Running Strides Explained

Posted in: Running
Running Strides Explained

Add some speedy strides to your training regime to improve your running form.

If you’ve ever taken part in a big running event you may have noticed some runners doing sprints as part of their warm-up, and you may well have wondered why they were wasting their energy just before starting the race.

Those sprints are not actually sprints, they’re strides. That said, strides are admittedly quite a lot like sprints. So to explain the difference and why it’s worth including strides in your training, we spoke to running coach Andy Hobdell.

What Are Running Strides?

“Strides are intervals of around 100m, run at your one-mile pace,” says Hobdell. “That’s 85-95% effort – a controlled faster effort as opposed to 100% sprints."

Begin your stride by easing into a fast pace in the initial 25m. It is important that you do not accelerate too quickly to help you avoid injury. In the next 25m you should have reached full speed and can focus on staying relaxed at a faster pace and letting your body do the work. Focus on your posture – it should be controlled, with no flailing arms, and you should be more on your toes rather than your heels. Then in the last 20m gradually reduce your speed down to a stop.

The recovery after a stride is a nice relaxed walk back to where you started from, and then go again.

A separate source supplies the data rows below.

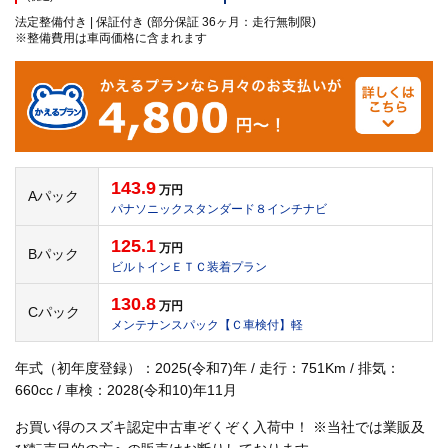
法定整備付き | 保証付き (部分保証 36ヶ月：走行無制限)
※整備費用は車両価格に含まれます
143.9
万円
Aパック
パナソニックスタンダード８インチナビ
125.1
万円
Bパック
ビルトインＥＴＣ装着プラン
130.8
万円
Cパック
メンテナンスパック【Ｃ車検付】軽
年式（初年度登録）：2025(令和7)年 / 走行：751Km / 排気：
660cc / 車検：2028(令和10)年11月
お買い得のスズキ認定中古車ぞくぞく入荷中！ ※当社では業販及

How To Use Strides In Your Training

“I typically incorporate strides into a schedule in a number of ways,” says Hobdell.

After an easy recovery run, strides help you work on your running mechanics – it’s a lot easier to focus on form when you’re not too tired. It helps you to think about how you’re running – on your toes and feeling relaxed – and makes faster running feel like a more natural process for the body.

For those running longer distances it’s a great opportunity to inject some speedwork into the training plan, which will mostly be focused on slower speeds to build aerobic systems. When you’re marathon training, strides serve as a great way to stretch your legs after an easy session. It’s often the case in marathon training that the legs can get stale with the high mileage and tempo runs. Strides help to break this up and give more variety to your training.

“Strides are also great as part of the warm-up for a faster session or race. After an easy jog strides are a gentle way for the body to get used to the feeling of running faster.”